In my average day, I will spend a portion of my day dealing with Joe Public, and a portion dealing with doctorate-level types, mostly PharmD and MD. What I mean by Joe Public (or Josephine- lets include both genders) is just a community sample. I'll call it JP. JP can be educated or not, but when I deal with JP, I need to be understood regardless of education, so I speak to JP like I would a twelve year old. I'm not making one of those "most people are stupid" comments, I'm only saying that I don't know who can understand what right off the bat, so I've got to keep it simple. When I speak to the PharmD and MD types, there's a bit of an expectation that I heighten the vernacular a bit. The result is that for half of the day at one level of communication, and half at another.

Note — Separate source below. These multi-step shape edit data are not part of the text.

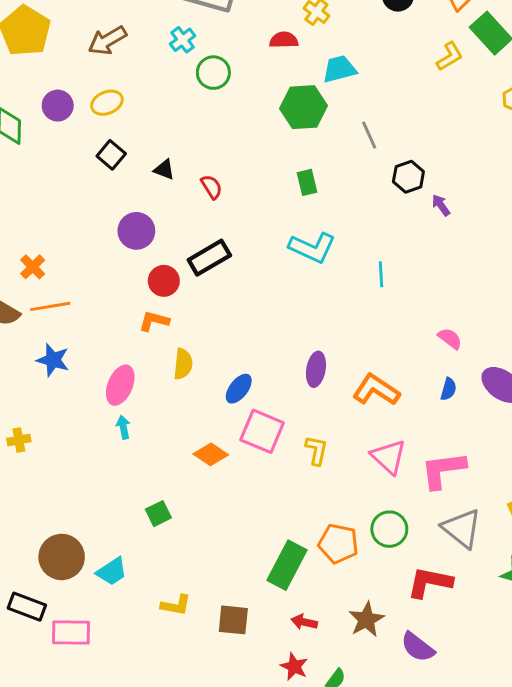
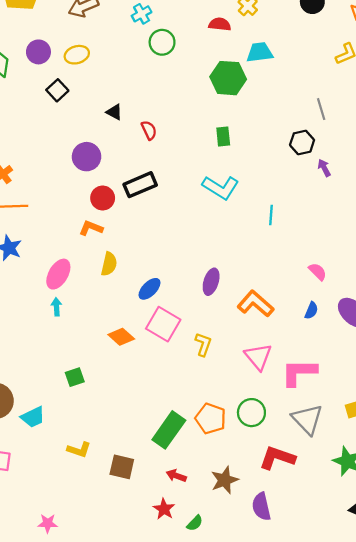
gray line: (369, 135) -> (321, 109), moved
black square: (111, 155) -> (57, 90), moved
purple semicircle: (418, 647) -> (261, 507), turned 32

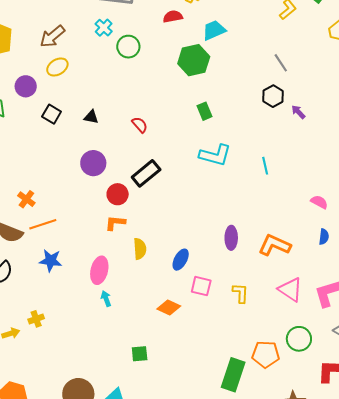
yellow ellipse: (77, 55) -> (57, 67), moved
black triangle: (114, 112) -> (91, 117), moved
pink square: (163, 324) -> (201, 286), size x0.7
green square: (75, 377) -> (140, 354), turned 30

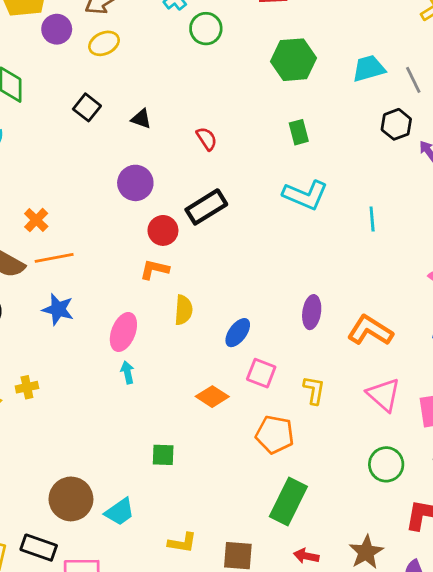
cyan trapezoid: (214, 30) -> (369, 68), moved
purple circle: (26, 86) -> (57, 29), moved
orange pentagon: (266, 354) -> (275, 435), moved

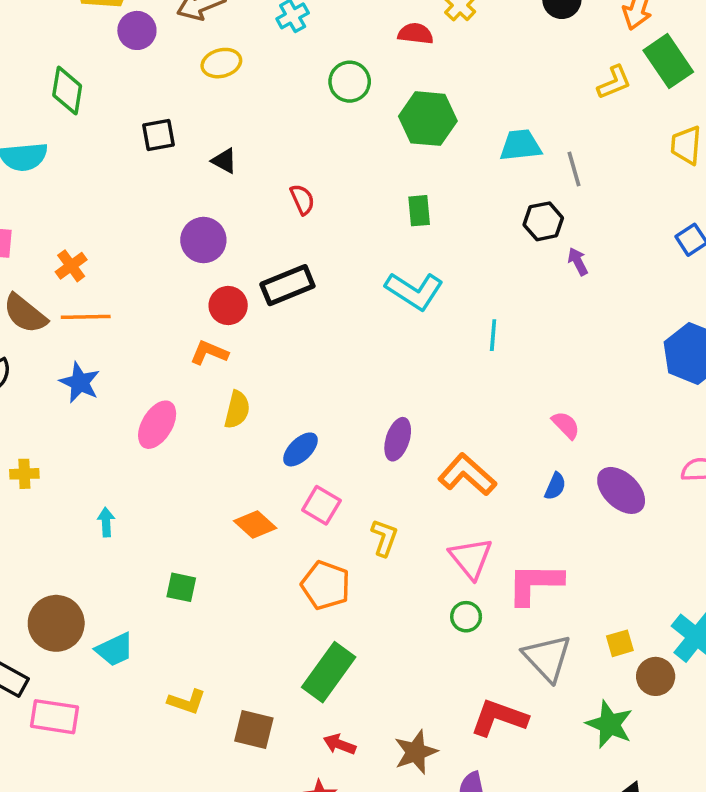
green circle: (206, 29) -> (350, 82), moved
yellow ellipse: (104, 43) -> (221, 63), moved
black square: (87, 107) -> (159, 135), turned 32
cyan arrow: (127, 372) -> (106, 522), moved
green circle: (386, 464) -> (466, 617), moved, size x0.7

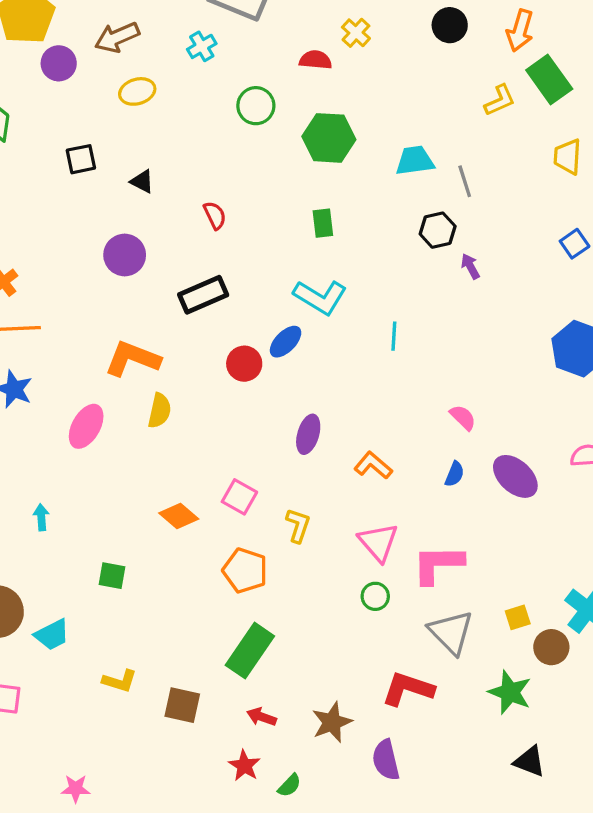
red circle: (228, 306) -> (244, 364), moved
orange L-shape: (209, 353) -> (132, 359), size x1.6
blue ellipse: (300, 449) -> (286, 342), moved
orange L-shape: (467, 475) -> (373, 465), size x0.7

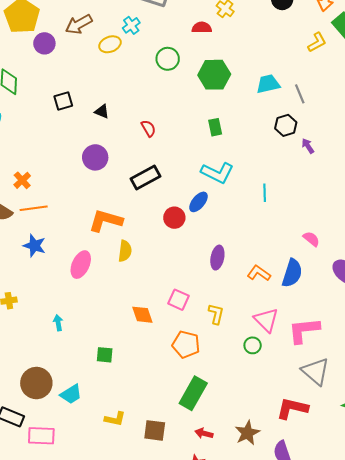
yellow ellipse: (137, 91) -> (110, 44), moved
blue semicircle: (455, 474) -> (292, 273), moved, size x1.8
orange diamond: (179, 516) -> (142, 315), turned 35
green circle: (375, 596) -> (253, 345), moved

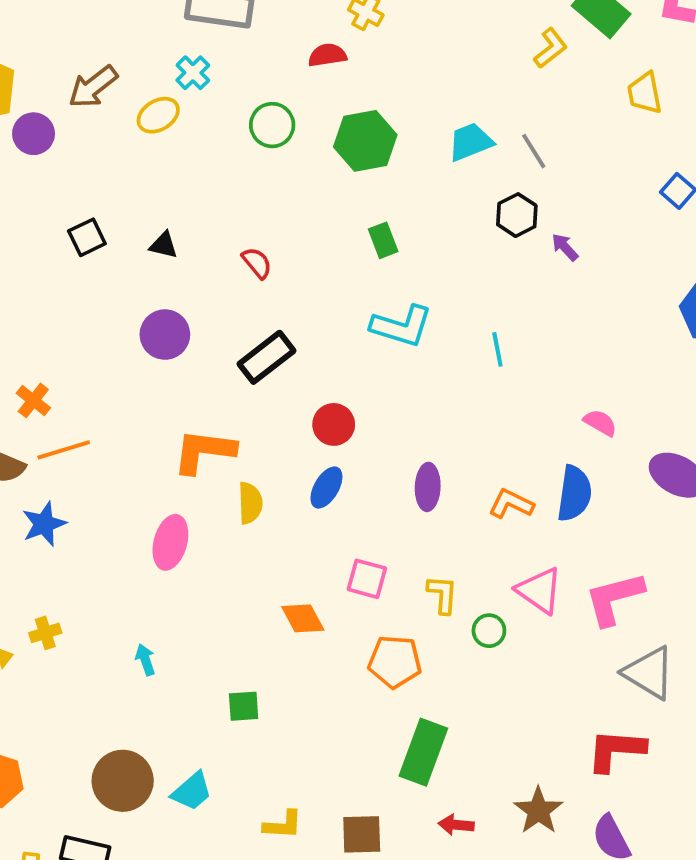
blue ellipse: (198, 202) -> (326, 488), moved
blue star: (34, 246) -> (44, 524), moved, turned -30
green circle: (253, 345) -> (489, 631), moved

Lately, I've found myself deliberately dumbing down (yes, I said dumbing down) my conversations with the doctorate crowd. My rationale for this is that most of them tend to explain things to JP in ways that leave JP utterly confused, and I figure if the doctorate gang hears things put more simply than they usually hear them, they may start to explain things to JP a bit better. I think that if you're dealing with a normal, heterogenous sample of the community, you should be expected to communicate at their level, so I'm trying to discourage these guys from continually confusing JP and sending them away uninformed.
In short, yes- I moderate my language to the point where I'm not sure what I would sound like if I just spoke naturally.